Негр-официант что-то сказал Мэлону, но тот, высокомерно отмахнувшись, подвинул стул поближе к Пегги и обнял девушку за плечи. Официант тронул Мэлона за руку. Привстав, Мэлон быстро повернулся и с такой силой ткнул официанта под нос тыльной стороной ладони, что тот запрокинул голову. Макэлпин был уже совсем недалеко. Но прежде чем он смог пробиться сквозь толпу, с эстрады спрыгнул Уилсон и мгновенно оказался у их столика, хотя не бежал, а просто шел деловитой и скорой походкой, нахмуренный, мрачный. Схватив Мэлона, он рывком оттащил его от девушки. Чувствовалось, что он знает, как взяться за дело. Быстрый удар слева в голову заставил Мэлона пошатнуться. Нанеся удар, Уилсон замер, слегка пригнувшись, как настоящий боксер. Мэлон тоже встал в стойку. Что-то ужасно нелепое было в этой грузной фигуре, застывшей в старомодной боксерской стойке — левая рука выдвинута вперед, спина напряжена. Уилсон сделал выпад, провел три сильных удара слева и сбил противника с ног.
Их уже окружала плотная толпа людей, вскочивших из-за соседних столиков, и Макэлпину не удавалось сквозь нее пробиться.

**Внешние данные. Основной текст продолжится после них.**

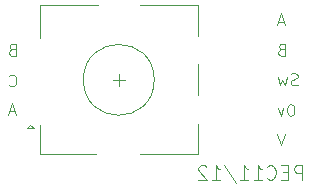
<source format=gbr>
%TF.GenerationSoftware,KiCad,Pcbnew,5.1.12-1.fc35*%
%TF.CreationDate,2021-11-27T14:34:01+00:00*%
%TF.ProjectId,kiCAD_TriSchmittPanelMount_v003.1,6b694341-445f-4547-9269-5363686d6974,rev?*%
%TF.SameCoordinates,Original*%
%TF.FileFunction,Legend,Bot*%
%TF.FilePolarity,Positive*%
%FSLAX46Y46*%
G04 Gerber Fmt 4.6, Leading zero omitted, Abs format (unit mm)*
G04 Created by KiCad (PCBNEW 5.1.12-1.fc35) date 2021-11-27 14:34:01*
%MOMM*%
%LPD*%
G01*
G04 APERTURE LIST*
%ADD10C,0.100000*%
%ADD11C,0.120000*%
G04 APERTURE END LIST*
D10*
X193038095Y-76366666D02*
X192561904Y-76366666D01*
X193133333Y-76652380D02*
X192800000Y-75652380D01*
X192466666Y-76652380D01*
X192799999Y-71128571D02*
X192657142Y-71176190D01*
X192609523Y-71223809D01*
X192561904Y-71319047D01*
X192561904Y-71461904D01*
X192609523Y-71557142D01*
X192657142Y-71604761D01*
X192752380Y-71652380D01*
X193133332Y-71652380D01*
X193133332Y-70652380D01*
X192799999Y-70652380D01*
X192704761Y-70700000D01*
X192657142Y-70747619D01*
X192609523Y-70842857D01*
X192609523Y-70938095D01*
X192657142Y-71033333D01*
X192704761Y-71080952D01*
X192799999Y-71128571D01*
X193133332Y-71128571D01*
X192561904Y-74157142D02*
X192609523Y-74204761D01*
X192752380Y-74252380D01*
X192847618Y-74252380D01*
X192990475Y-74204761D01*
X193085713Y-74109523D01*
X193133332Y-74014285D01*
X193180951Y-73823809D01*
X193180951Y-73680952D01*
X193133332Y-73490476D01*
X193085713Y-73395238D01*
X192990475Y-73300000D01*
X192847618Y-73252380D01*
X192752380Y-73252380D01*
X192609523Y-73300000D01*
X192561904Y-73347619D01*
X215933333Y-78252380D02*
X215600000Y-79252380D01*
X215266666Y-78252380D01*
X216457143Y-75752380D02*
X216361905Y-75752380D01*
X216266667Y-75800000D01*
X216219048Y-75847619D01*
X216171429Y-75942857D01*
X216123810Y-76133333D01*
X216123810Y-76371428D01*
X216171429Y-76561904D01*
X216219048Y-76657142D01*
X216266667Y-76704761D01*
X216361905Y-76752380D01*
X216457143Y-76752380D01*
X216552381Y-76704761D01*
X216600000Y-76657142D01*
X216647619Y-76561904D01*
X216695238Y-76371428D01*
X216695238Y-76133333D01*
X216647619Y-75942857D01*
X216600000Y-75847619D01*
X216552381Y-75800000D01*
X216457143Y-75752380D01*
X215790476Y-76085714D02*
X215552381Y-76752380D01*
X215314286Y-76085714D01*
X215600000Y-71128571D02*
X215457143Y-71176190D01*
X215409524Y-71223809D01*
X215361905Y-71319047D01*
X215361905Y-71461904D01*
X215409524Y-71557142D01*
X215457143Y-71604761D01*
X215552381Y-71652380D01*
X215933333Y-71652380D01*
X215933333Y-70652380D01*
X215600000Y-70652380D01*
X215504762Y-70700000D01*
X215457143Y-70747619D01*
X215409524Y-70842857D01*
X215409524Y-70938095D01*
X215457143Y-71033333D01*
X215504762Y-71080952D01*
X215600000Y-71128571D01*
X215933333Y-71128571D01*
X215838095Y-68766666D02*
X215361904Y-68766666D01*
X215933333Y-69052380D02*
X215600000Y-68052380D01*
X215266666Y-69052380D01*
X216980952Y-74104761D02*
X216838095Y-74152380D01*
X216600000Y-74152380D01*
X216504762Y-74104761D01*
X216457143Y-74057142D01*
X216409524Y-73961904D01*
X216409524Y-73866666D01*
X216457143Y-73771428D01*
X216504762Y-73723809D01*
X216600000Y-73676190D01*
X216790476Y-73628571D01*
X216885714Y-73580952D01*
X216933333Y-73533333D01*
X216980952Y-73438095D01*
X216980952Y-73342857D01*
X216933333Y-73247619D01*
X216885714Y-73200000D01*
X216790476Y-73152380D01*
X216552381Y-73152380D01*
X216409524Y-73200000D01*
X216076190Y-73485714D02*
X215885714Y-74152380D01*
X215695238Y-73676190D01*
X215504762Y-74152380D01*
X215314286Y-73485714D01*
X217371428Y-82142857D02*
X217371428Y-80942857D01*
X216914285Y-80942857D01*
X216800000Y-81000000D01*
X216742857Y-81057142D01*
X216685714Y-81171428D01*
X216685714Y-81342857D01*
X216742857Y-81457142D01*
X216800000Y-81514285D01*
X216914285Y-81571428D01*
X217371428Y-81571428D01*
X216171428Y-81514285D02*
X215771428Y-81514285D01*
X215600000Y-82142857D02*
X216171428Y-82142857D01*
X216171428Y-80942857D01*
X215600000Y-80942857D01*
X214400000Y-82028571D02*
X214457142Y-82085714D01*
X214628571Y-82142857D01*
X214742857Y-82142857D01*
X214914285Y-82085714D01*
X215028571Y-81971428D01*
X215085714Y-81857142D01*
X215142857Y-81628571D01*
X215142857Y-81457142D01*
X215085714Y-81228571D01*
X215028571Y-81114285D01*
X214914285Y-81000000D01*
X214742857Y-80942857D01*
X214628571Y-80942857D01*
X214457142Y-81000000D01*
X214400000Y-81057142D01*
X213257142Y-82142857D02*
X213942857Y-82142857D01*
X213600000Y-82142857D02*
X213600000Y-80942857D01*
X213714285Y-81114285D01*
X213828571Y-81228571D01*
X213942857Y-81285714D01*
X212114285Y-82142857D02*
X212800000Y-82142857D01*
X212457142Y-82142857D02*
X212457142Y-80942857D01*
X212571428Y-81114285D01*
X212685714Y-81228571D01*
X212800000Y-81285714D01*
X210742857Y-80885714D02*
X211771428Y-82428571D01*
X209714285Y-82142857D02*
X210400000Y-82142857D01*
X210057142Y-82142857D02*
X210057142Y-80942857D01*
X210171428Y-81114285D01*
X210285714Y-81228571D01*
X210400000Y-81285714D01*
X209257142Y-81057142D02*
X209200000Y-81000000D01*
X209085714Y-80942857D01*
X208800000Y-80942857D01*
X208685714Y-81000000D01*
X208628571Y-81057142D01*
X208571428Y-81171428D01*
X208571428Y-81285714D01*
X208628571Y-81457142D01*
X209314285Y-82142857D01*
X208571428Y-82142857D01*
D11*
%TO.C,SW1*%
X201350000Y-73700000D02*
X202350000Y-73700000D01*
X201850000Y-74200000D02*
X201850000Y-73200000D01*
X208550000Y-70000000D02*
X208550000Y-67400000D01*
X208550000Y-75000000D02*
X208550000Y-72400000D01*
X208550000Y-80000000D02*
X208550000Y-77400000D01*
X194650000Y-77800000D02*
X194350000Y-77500000D01*
X194050000Y-77800000D02*
X194650000Y-77800000D01*
X194350000Y-77500000D02*
X194050000Y-77800000D01*
X195150000Y-80000000D02*
X195150000Y-77500000D01*
X199950000Y-80000000D02*
X195150000Y-80000000D01*
X195150000Y-67400000D02*
X195150000Y-70200000D01*
X200050000Y-67400000D02*
X195150000Y-67400000D01*
X208550000Y-67400000D02*
X203650000Y-67400000D01*
X203650000Y-80000000D02*
X208550000Y-80000000D01*
X204850000Y-73700000D02*
G75*
G03*
X204850000Y-73700000I-3000000J0D01*
G01*
%TD*%
M02*

</source>
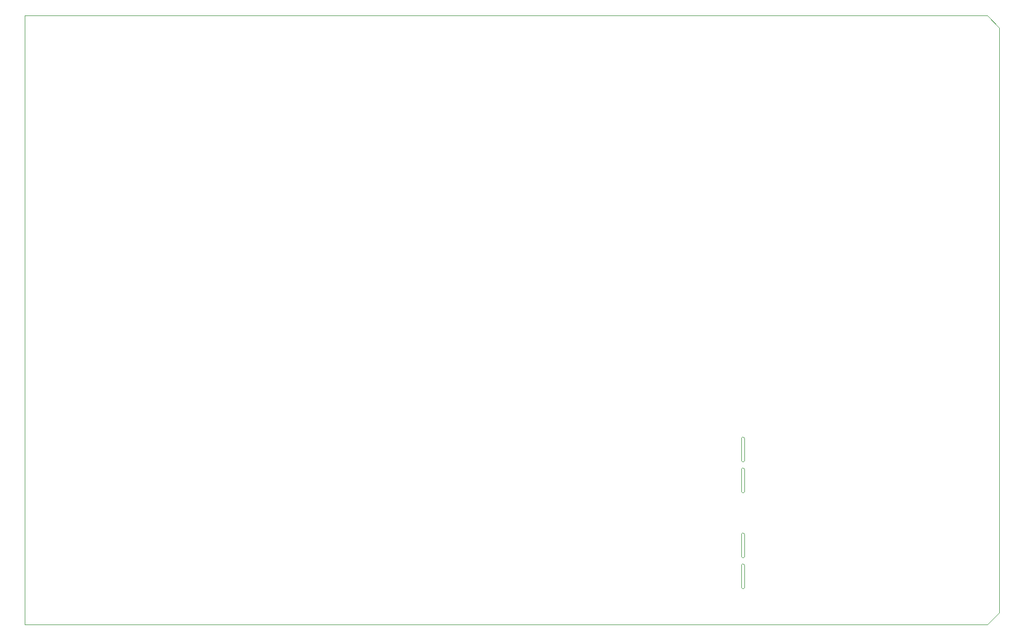
<source format=gbr>
G04 #@! TF.GenerationSoftware,KiCad,Pcbnew,5.1.4*
G04 #@! TF.CreationDate,2019-08-28T20:29:58+02:00*
G04 #@! TF.ProjectId,ETH1CJTAG,45544831-434a-4544-9147-2e6b69636164,rev?*
G04 #@! TF.SameCoordinates,Original*
G04 #@! TF.FileFunction,Profile,NP*
%FSLAX46Y46*%
G04 Gerber Fmt 4.6, Leading zero omitted, Abs format (unit mm)*
G04 Created by KiCad (PCBNEW 5.1.4) date 2019-08-28 20:29:58*
%MOMM*%
%LPD*%
G04 APERTURE LIST*
%ADD10C,0.050000*%
G04 APERTURE END LIST*
D10*
X186182000Y-130302000D02*
X186182000Y-133858000D01*
X185674000Y-130302000D02*
G75*
G02X186182000Y-130302000I254000J0D01*
G01*
X185674000Y-130302000D02*
X185674000Y-133858000D01*
X186182000Y-133858000D02*
G75*
G02X185674000Y-133858000I-254000J0D01*
G01*
X186182000Y-125222000D02*
X186182000Y-128778000D01*
X185674000Y-125222000D02*
G75*
G02X186182000Y-125222000I254000J0D01*
G01*
X185674000Y-125222000D02*
X185674000Y-128778000D01*
X186182000Y-128778000D02*
G75*
G02X185674000Y-128778000I-254000J0D01*
G01*
X186182000Y-114554000D02*
X186182000Y-118110000D01*
X185674000Y-114554000D02*
G75*
G02X186182000Y-114554000I254000J0D01*
G01*
X185674000Y-114554000D02*
X185674000Y-118110000D01*
X186182000Y-118110000D02*
G75*
G02X185674000Y-118110000I-254000J0D01*
G01*
X185674000Y-109474000D02*
G75*
G02X186182000Y-109474000I254000J0D01*
G01*
X186182000Y-113030000D02*
G75*
G02X185674000Y-113030000I-254000J0D01*
G01*
X186182000Y-109474000D02*
X186182000Y-113030000D01*
X185674000Y-109474000D02*
X185674000Y-113030000D01*
X226000000Y-140000000D02*
X228000000Y-138000000D01*
X226000000Y-40000000D02*
X228000000Y-42000000D01*
X68000000Y-140000000D02*
X68000000Y-40000000D01*
X226000000Y-140000000D02*
X68000000Y-140000000D01*
X228000000Y-42000000D02*
X228000000Y-138000000D01*
X68000000Y-40000000D02*
X226000000Y-40000000D01*
M02*

</source>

— Пегги! — громко крикнул он.
Но она, растерянная, испуганная, продолжала стоять на прежнем месте. Между тем Мэлон, поднявшись на ноги, сам перешел в нападение. В двух шагах от него оказался официант, которого он стукнул по носу. Официант рвался в драку, но его удерживал метрдотель. Не обращая внимания на Уилсона, Мэлон изо всех сил ударил официанта в глаз. Стало очень тихо. Никто не двигался. Все ждали. Страшная минута, мерещившаяся Макэлпину еще с тех пор, как он впервые побывал здесь, наступила. Охваченный каким-то странным восторгом, он весь подобрался, готовый броситься на помощь к Пегги, но пока что сдерживал себя, понимая, как опасно нарушить эту тишину. Ведь сделай он резкое движение, толкни кого-нибудь, и прорвется эта туго натянутая тишина. Пегги нужно было увести незаметно.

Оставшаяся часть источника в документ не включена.